After more than three decades in elected office, Janice Rettman took the microphone near the end of her final Ramsey County Board meeting last week.
She urged her colleagues to be transparent, to keep their debate public and to always remember the concerns of residents who can't attend or don't speak up at county meetings.
"Democracy depends on spirited debate," she said. "I know I frustrated many of you in this room because I asked for all the details. It was critical for me to have these discussions in the open."
Rettman, a County Board member since 1997 who served on the St. Paul City Council for nearly 12 years before that, was defeated in November by Trista MatasCastillo in her bid for a sixth term representing an area that includes St. Paul's North End, Frogtown and Como neighborhoods as well as Falcon Heights.
"I have had the most extreme personal privilege to represent the people of the area I love," said Rettman, who never forgot her Texas roots as a "nondescript dirt-poor kid" with a cleaning job that she worked to pay for lunch.
Rettman took a job out of college with what is now AmeriCorps VISTA and was assigned to Iowa, helping to run housing and other service programs in American Indian settlements. From there she went to St. Paul to direct the city's housing information office, where she worked until running for the City Council in the 1980s.

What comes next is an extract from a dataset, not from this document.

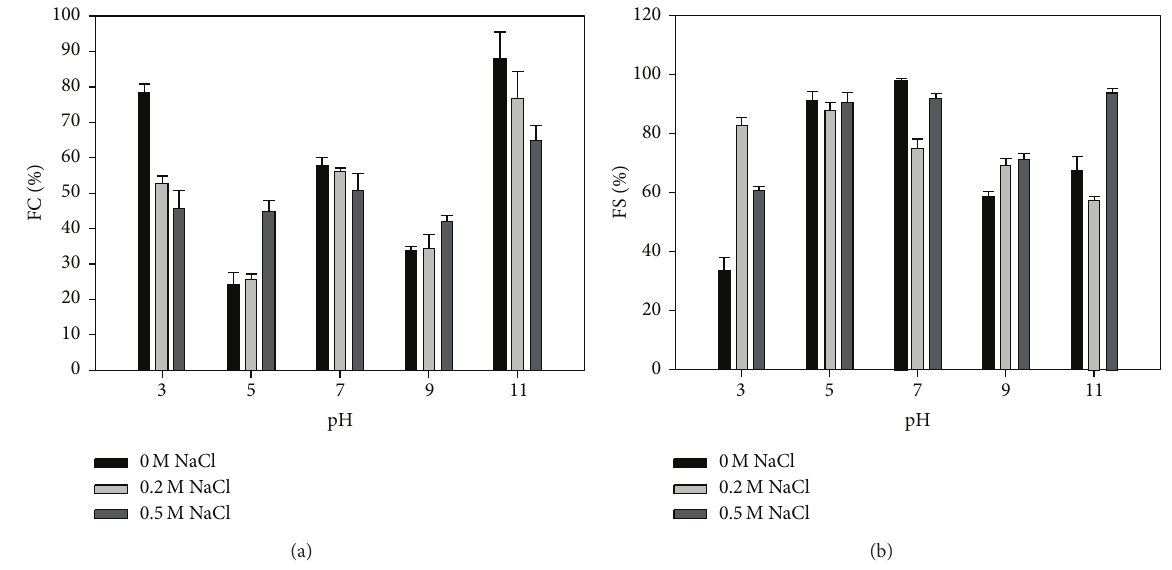
Figure 6: Effect of pH and NaCl concentration on (a) foaming capacity (FC) and (b) foam stability (FS) of SP from jumbo squid mantle. Data represent the mean ± standard deviation ( 𝑛 = 3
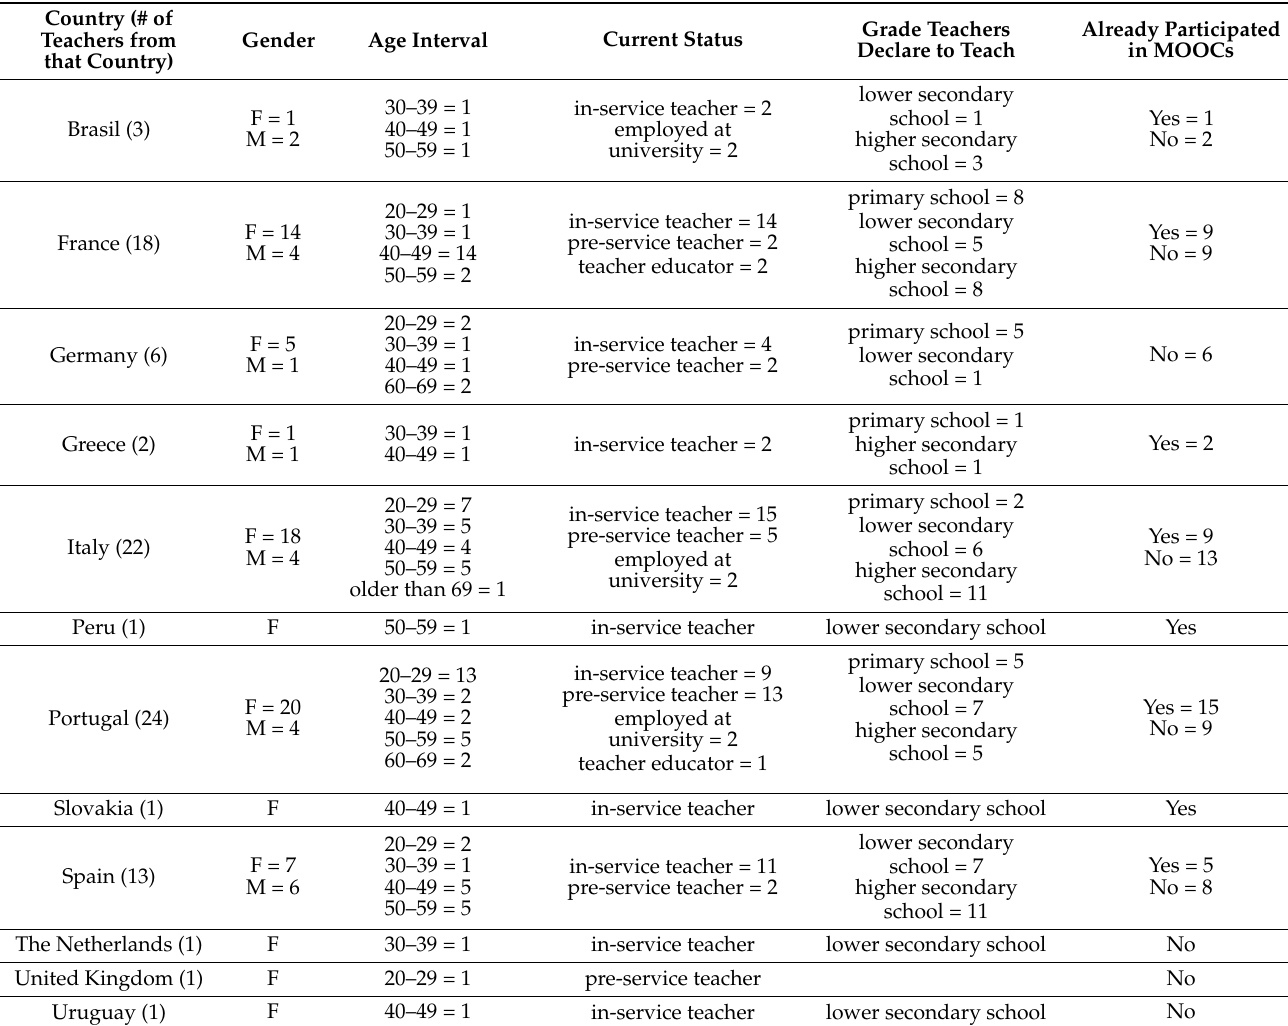
Table 1. Detailed information about the 93 MOOC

Rettman often served as the County Board's contrarian and found herself many times on the losing end of a 6-1 vote. She was a fierce advocate for affordable housing and an almost certain vote against measures that would increase property taxes.
She'll be a missed voice on the County Board for many in the North End, said Linda Jungwirth, a lifelong resident who worked with other neighbors for more than 20 years to create the Trout Brook Nature Sanctuary.